Yes. Employers may claim the Employee Retention Credit for payments of “qualified wages.” Section 2301(c)(5) of the CARES Act provides that qualified wages are wages as defined in section 3121(a) of the Internal Revenue Code (the “Code”) for purposes of the Federal Insurance Contributions Act (“FICA”) tax. Under section 3121(b) of the Code, payments of wages by employers in U.S. Territories are subject to FICA. Accordingly, Eligible Employers include employers in the U.S. Territories that pay qualified wages and otherwise meet the requirements for the credit.

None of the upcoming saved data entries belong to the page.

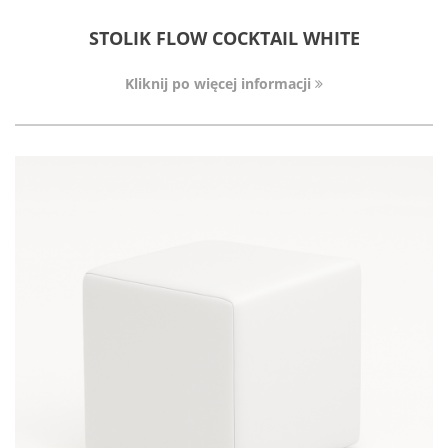
STOLIK FLOW COCKTAIL WHITE
Kliknij po więcej informacji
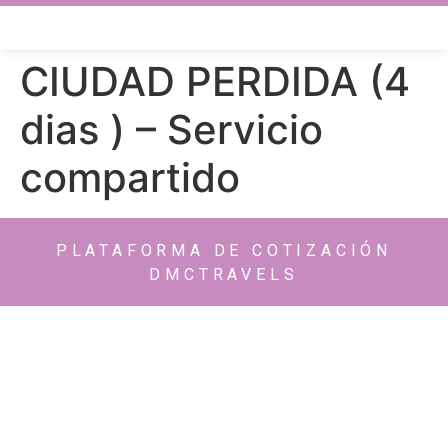
CIUDAD PERDIDA (4
dias ) – Servicio
compartido
PLATAFORMA DE COTIZACIÓN
DMCTRAVELS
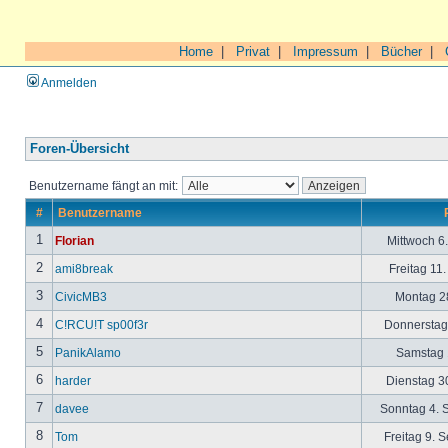
Home
|
Privat
|
Impressum
|
Bücher
|
Anmelden
Foren-Übersicht
Benutzername fängt an mit:
#
Benutzername
1
Florian
Mittwoch 6
2
ami8break
Freitag 11
3
CivicMB3
Montag 28
4
C!RCU!T sp00f3r
Donnerstag 
5
PanikAlamo
Samstag 1
6
harder
Dienstag 30
7
davee
Sonntag 4. 
8
Tom
Freitag 9. 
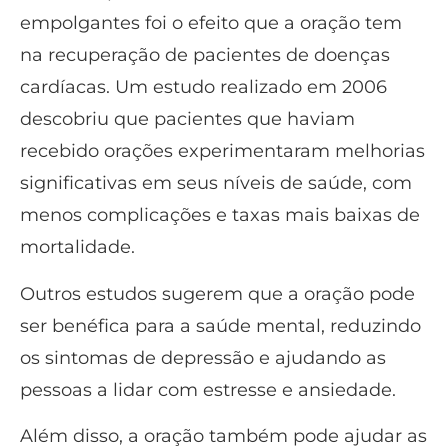
empolgantes foi o efeito que a oração tem
na recuperação de pacientes de doenças
cardíacas. Um estudo realizado em 2006
descobriu que pacientes que haviam
recebido orações experimentaram melhorias
significativas em seus níveis de saúde, com
menos complicações e taxas mais baixas de
mortalidade.
Outros estudos sugerem que a oração pode
ser benéfica para a saúde mental, reduzindo
os sintomas de depressão e ajudando as
pessoas a lidar com estresse e ansiedade.
Além disso, a oração também pode ajudar as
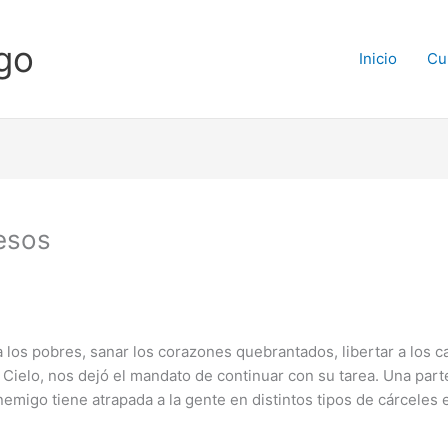
go
Inicio
Cu
resos
los pobres, sanar los corazones quebrantados, libertar a los caut
Cielo, nos dejó el mandato de continuar con su tarea. Una parte 
emigo tiene atrapada a la gente en distintos tipos de cárceles e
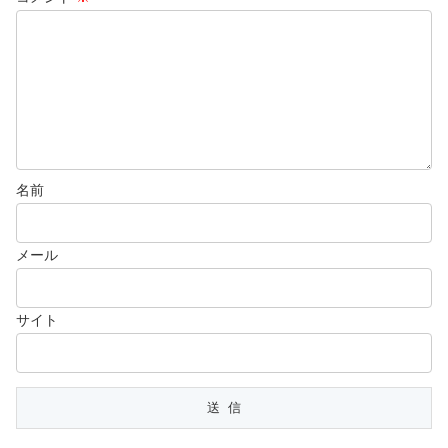
名前
メール
サイト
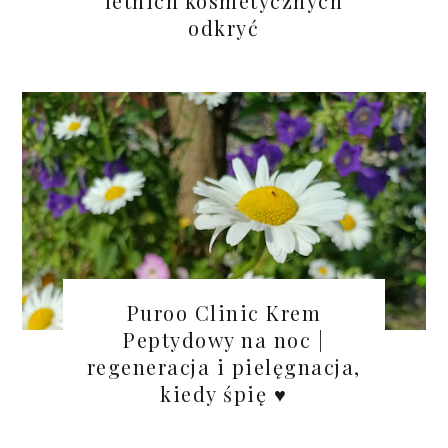
letnich kosmetycznych
odkryć
Puroo Clinic Krem
Peptydowy na noc |
regeneracja i pielęgnacja,
kiedy śpię ♥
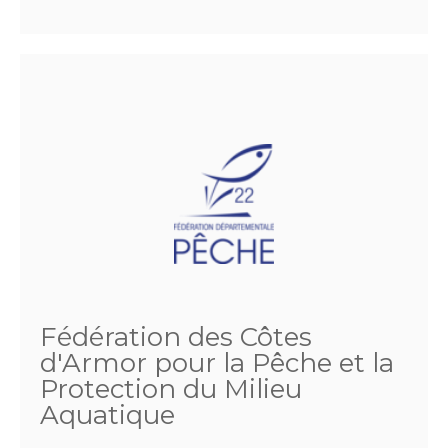
Fédération des Côtes
d'Armor pour la Pêche et la
Protection du Milieu
Aquatique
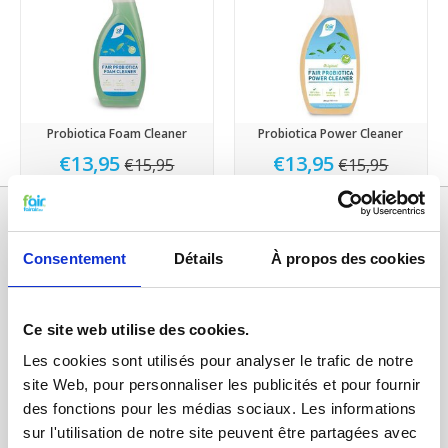
Probiotica Foam Cleaner
Probiotica Power Cleaner
€13,95
€13,95
€15,95
€15,95
Consentement
Détails
À propos des cookies
Ce site web utilise des cookies.
Les cookies sont utilisés pour analyser le trafic de notre
site Web, pour personnaliser les publicités et pour fournir
Catégories
des fonctions pour les médias sociaux. Les informations
sur l'utilisation de notre site peuvent être partagées avec
FILTRES VMC DOUBLE FLUX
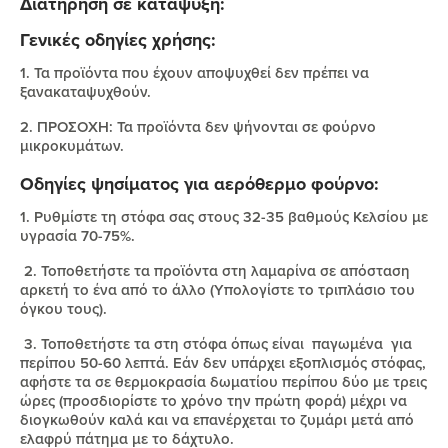
Διατήρηση σε κατάψυξη:
Γενικές οδηγίες χρήσης:
1. Τα προϊόντα που έχουν αποψυχθεί δεν πρέπει να
ξανακαταψυχθούν.
2. ΠΡΟΣΟΧΗ: Τα προϊόντα δεν ψήνονται σε φούρνο
μικροκυμάτων.
Οδηγίες ψησίματος για αερόθερμο φούρνο:
1. Ρυθμίστε τη στόφα σας στους 32-35 βαθμούς Κελσίου με
υγρασία 70-75%.
2. Τοποθετήστε τα προϊόντα στη λαμαρίνα σε απόσταση
αρκετή το ένα από το άλλο (Υπολογίστε το τριπλάσιο του
όγκου τους).
3. Τοποθετήστε τα στη στόφα όπως είναι παγωμένα για
περίπου 50-60 λεπτά. Εάν δεν υπάρχει εξοπλισμός στόφας,
αφήστε τα σε θερμοκρασία δωματίου περίπου δύο με τρεις
ώρες (προσδιορίστε το χρόνο την πρώτη φορά) μέχρι να
διογκωθούν καλά και να επανέρχεται το ζυμάρι μετά από
ελαφρύ πάτημα με το δάχτυλο.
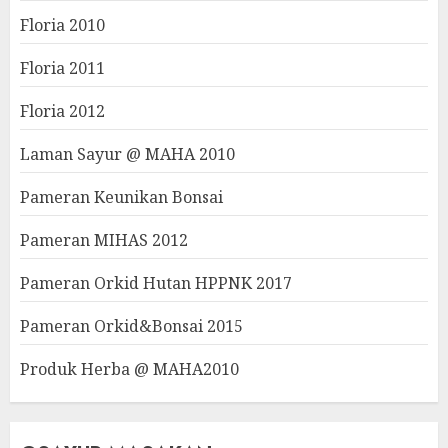
Floria 2010
Floria 2011
Floria 2012
Laman Sayur @ MAHA 2010
Pameran Keunikan Bonsai
Pameran MIHAS 2012
Pameran Orkid Hutan HPPNK 2017
Pameran Orkid&Bonsai 2015
Produk Herba @ MAHA2010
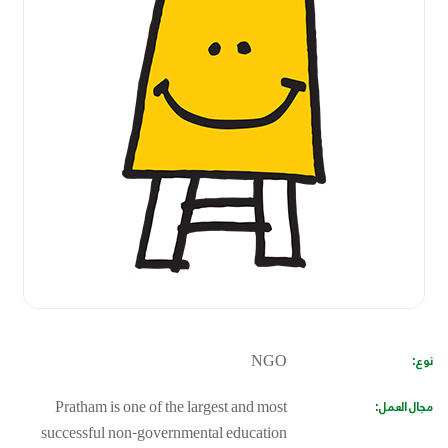
نوع:
NGO
مجال العمل:
Pratham is one of the largest and most
successful non-governmental education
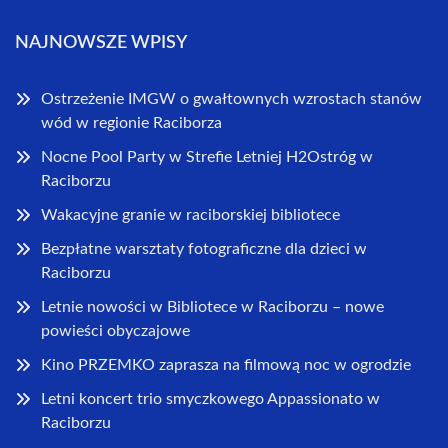
NAJNOWSZE WPISY
Ostrzeżenie IMGW o gwałtownych wzrostach stanów
wód w regionie Raciborza
Nocne Pool Party w Strefie Letniej H2Ostróg w
Raciborzu
Wakacyjne granie w raciborskiej bibliotece
Bezpłatne warsztaty fotograficzne dla dzieci w
Raciborzu
Letnie nowości w Bibliotece w Raciborzu – nowe
powieści obyczajowe
Kino PRZEMKO zaprasza na filmową noc w ogrodzie
Letni koncert trio smyczkowego Appassionato w
Raciborzu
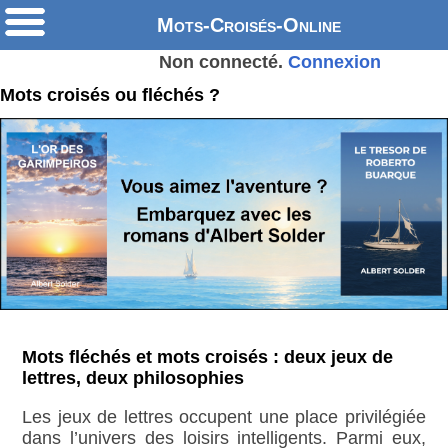
Mots-Croisés-Online
Non connecté.
Connexion
Mots croisés ou fléchés ?
Mots fléchés et mots croisés : deux jeux de
lettres, deux philosophies
Les jeux de lettres occupent une place privilégiée
dans l’univers des loisirs intelligents. Parmi eux,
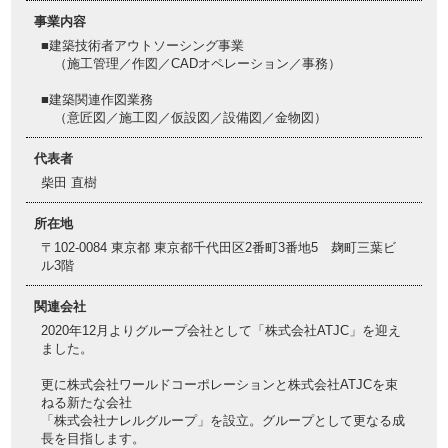
事業内容
■建築技術者アウトソーシング事業
（施工管理／作図／CADオペレーション／事務）
■建築関連作図業務
（意匠図／施工図／仮設図／設備図／金物図）
代表者
柴田 直樹
所在地
〒102-0084 東京都 東京都千代田区2番町3番地5 麹町三葉ビ
ル3階
関連会社
2020年12月よりグループ会社として「株式会社ATJC」を迎え
ました。
更に株式会社ワールドコーポレーションと株式会社ATJCを束
ねる新たな会社
「株式会社ナレルグループ」を設立。グループとして更なる成
長を目指します。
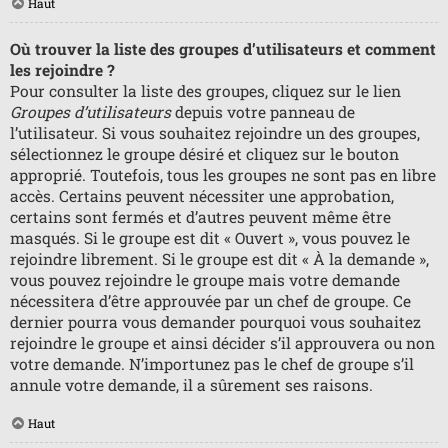
Haut
Où trouver la liste des groupes d’utilisateurs et comment
les rejoindre ?
Pour consulter la liste des groupes, cliquez sur le lien
Groupes d’utilisateurs
depuis votre panneau de
l’utilisateur. Si vous souhaitez rejoindre un des groupes,
sélectionnez le groupe désiré et cliquez sur le bouton
approprié. Toutefois, tous les groupes ne sont pas en libre
accès. Certains peuvent nécessiter une approbation,
certains sont fermés et d’autres peuvent même être
masqués. Si le groupe est dit « Ouvert », vous pouvez le
rejoindre librement. Si le groupe est dit « À la demande »,
vous pouvez rejoindre le groupe mais votre demande
nécessitera d’être approuvée par un chef de groupe. Ce
dernier pourra vous demander pourquoi vous souhaitez
rejoindre le groupe et ainsi décider s’il approuvera ou non
votre demande. N’importunez pas le chef de groupe s’il
annule votre demande, il a sûrement ses raisons.
Haut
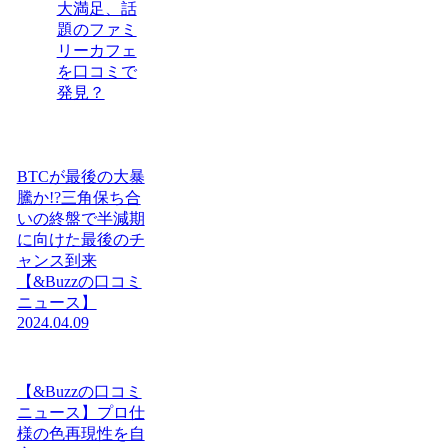
大満足、話
題のファミ
リーカフェ
を口コミで
発見？
BTCが最後の大暴
騰か!?三角保ち合
いの終盤で半減期
に向けた最後のチ
ャンス到来
【&Buzzの口コミ
ニュース】
2024.04.09
【&Buzzの口コミ
ニュース】プロ仕
様の色再現性を自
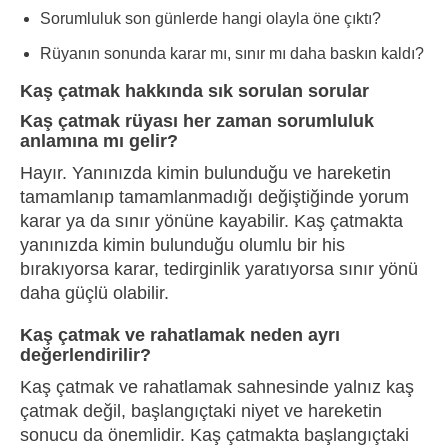
Sorumluluk son günlerde hangi olayla öne çıktı?
Rüyanın sonunda karar mı, sınır mı daha baskın kaldı?
Kaş çatmak hakkında sık sorulan sorular
Kaş çatmak rüyası her zaman sorumluluk
anlamına mı gelir?
Hayır. Yanınızda kimin bulunduğu ve hareketin
tamamlanıp tamamlanmadığı değiştiğinde yorum
karar ya da sınır yönüne kayabilir. Kaş çatmakta
yanınızda kimin bulunduğu olumlu bir his
bırakıyorsa karar, tedirginlik yaratıyorsa sınır yönü
daha güçlü olabilir.
Kaş çatmak ve rahatlamak neden ayrı
değerlendirilir?
Kaş çatmak ve rahatlamak sahnesinde yalnız kaş
çatmak değil, başlangıçtaki niyet ve hareketin
sonucu da önemlidir. Kaş çatmakta başlangıçtaki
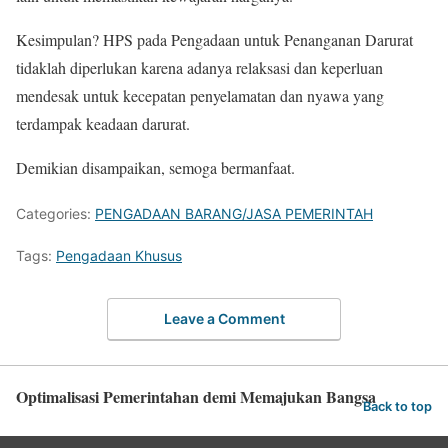
Kesimpulan? HPS pada Pengadaan untuk Penanganan Darurat
tidaklah diperlukan karena adanya relaksasi dan keperluan
mendesak untuk kecepatan penyelamatan dan nyawa yang
terdampak keadaan darurat.
Demikian disampaikan, semoga bermanfaat.
Categories:
PENGADAAN BARANG/JASA PEMERINTAH
Tags:
Pengadaan Khusus
Leave a Comment
Optimalisasi Pemerintahan demi Memajukan Bangsa
Back to top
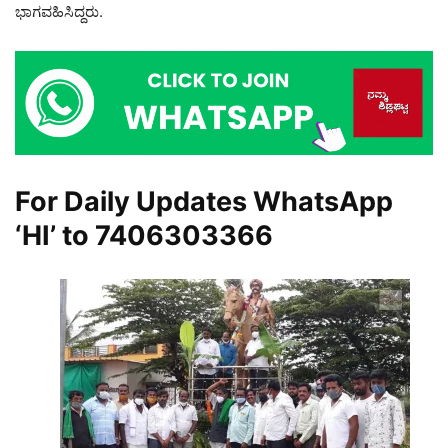
ಭಾಗವಹಿಸಿದ್ದರು.
For Daily Updates WhatsApp
‘HI’ to
7406303366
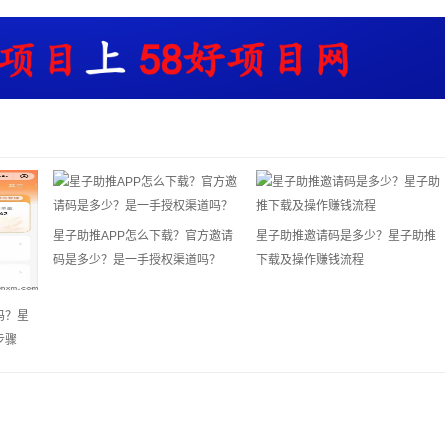
星子助推APP怎么下载？官方邀请
星子助推邀请码是多少？星子助推
码是多少？是一手授权渠道吗？
下载及操作赚钱流程
吗？星
步骤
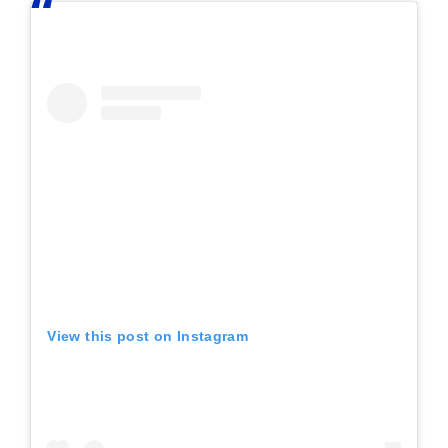
View this post on Instagram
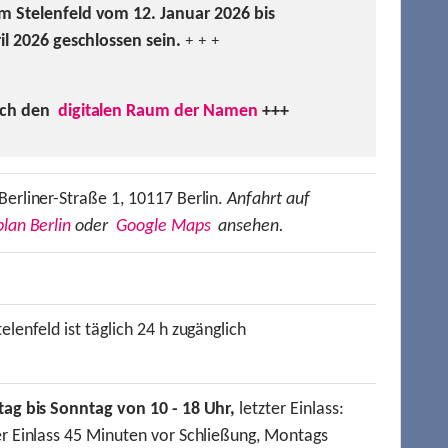
m Stelenfeld vom 12. Januar 2026 bis
ril 2026 geschlossen sein.
+ + +
uch den
digitalen Raum der Namen
+++
Berliner-Straße 1, 10117 Berlin.
Anfahrt auf
lan Berlin
oder
Google Maps
ansehen.
elenfeld ist täglich 24 h zugänglich
tag bis Sonntag von 10 - 18 Uhr,
letzter Einlass:
er Einlass 45 Minuten vor Schließung, Montags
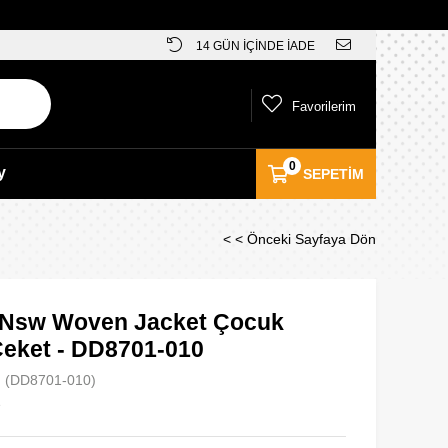
14 GÜN İÇİNDE İADE
Favorilerim
0
y
SEPETIM
< < Önceki Sayfaya Dön
 Nsw Woven Jacket Çocuk
Ceket - DD8701-010
(DD8701-010)
e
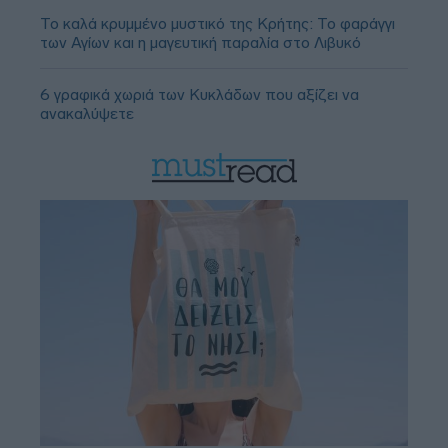
Το καλά κρυμμένο μυστικό της Κρήτης: Το φαράγγι
των Αγίων και η μαγευτική παραλία στο Λιβυκό
6 γραφικά χωριά των Κυκλάδων που αξίζει να
ανακαλύψετε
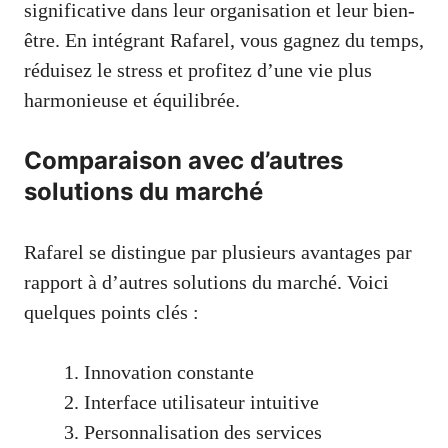
significative dans leur organisation et leur bien-
être. En intégrant Rafarel, vous gagnez du temps,
réduisez le stress et profitez d’une vie plus
harmonieuse et équilibrée.
Comparaison avec d’autres
solutions du marché
Rafarel se distingue par plusieurs avantages par
rapport à d’autres solutions du marché. Voici
quelques points clés :
Innovation constante
Interface utilisateur intuitive
Personnalisation des services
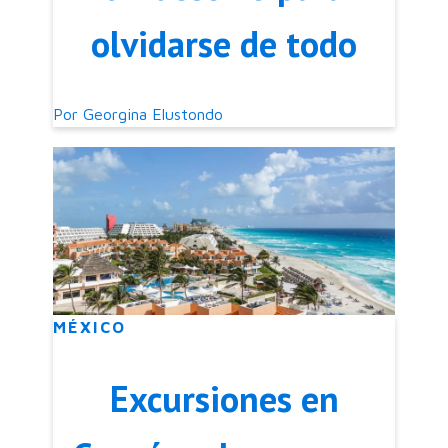
olvidarse de todo
Por
Georgina Elustondo
MÉXICO
Excursiones en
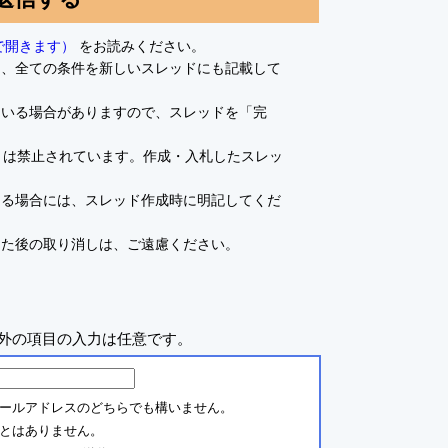
で開きます）
をお読みください。
て、全ての条件を新しいスレッドにも記載して
ている場合がありますので、スレッドを「完
とは禁止されています。作成・入札したスレッ
ある場合には、スレッド作成時に明記してくだ
した後の取り消しは、ご遠慮ください。
外の項目の入力は任意です。
ールアドレスのどちらでも構いません。
とはありません。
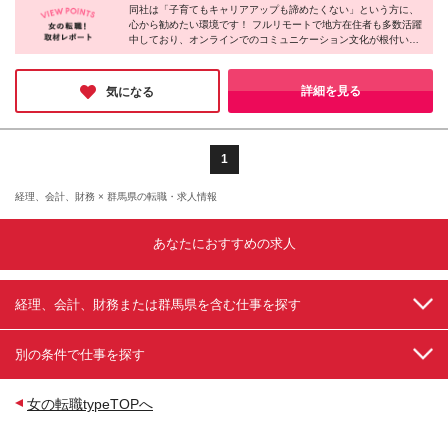
経験がある方 ■Googleスプレッドシートを活用できる
同社は「子育てもキャリアアップも諦めたくない」という方に、
完結します ★研修期間も出社の必要はありません！
方 ■バックオフィスに関するSaaSツールの利用経験
心から勧めたい環境です！ フルリモートで地方在住者も多数活躍
本社／東京都港区南青山1-24-3 WeWork乃木坂 (変更
中しており、オンラインでのコミュニケーション文化が根付いて
がある方（マネーフォワード・freee・KING OF
の範囲)上記を除く当社関連勤務地
います。ビジネスチャット『Chatwork』を生み出した急成長企業
TIME・SmartHR等） ≪契約社員のみ≫ 契約の更新
グループだからこそ、キャリアアップの可能性もあなた次第でど
有（契約期間満了時に判断） 更新上限 有（通算契約
んどん広がっていくはず。場所にとらわれない新しい働き方を実
詳細を見る
気になる
期間の上限5年）
現したい方は、ぜひご応募ください！
1
経理、会計、財務 × 群馬県の転職・求人情報
あなたにおすすめの求人
経理、会計、財務または群馬県を含む仕事を探す
別の条件で仕事を探す
女の転職typeTOPへ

Self-employed individuals are not eligible for the Employee Retention Credit with respect to their own self-employment earnings. However, a self-employed individual who employs individuals in its trade or business and who otherwise meets the requirements to be an Eligible Employer may be eligible for the Employee Retention Credit with respect to qualified wages paid to the employees.
No. Household employers are not considered to operate a trade or business and, therefore, are not eligible for the Employee Retention Credit, with respect to their household employees. However, household employers who are also employers operating a trade or business and who generally report employment taxes attributable to their household employees on the same Form 941, Employer’s Quarterly Tax Return, or Form 944, Employer’s Annual Federal Tax Return, used to report the employment taxes attributable to the employees in the trade or business, may be eligible for the Employee Retention Credit, but only with respect to the trade or business employees and their qualified wages from the trade or business.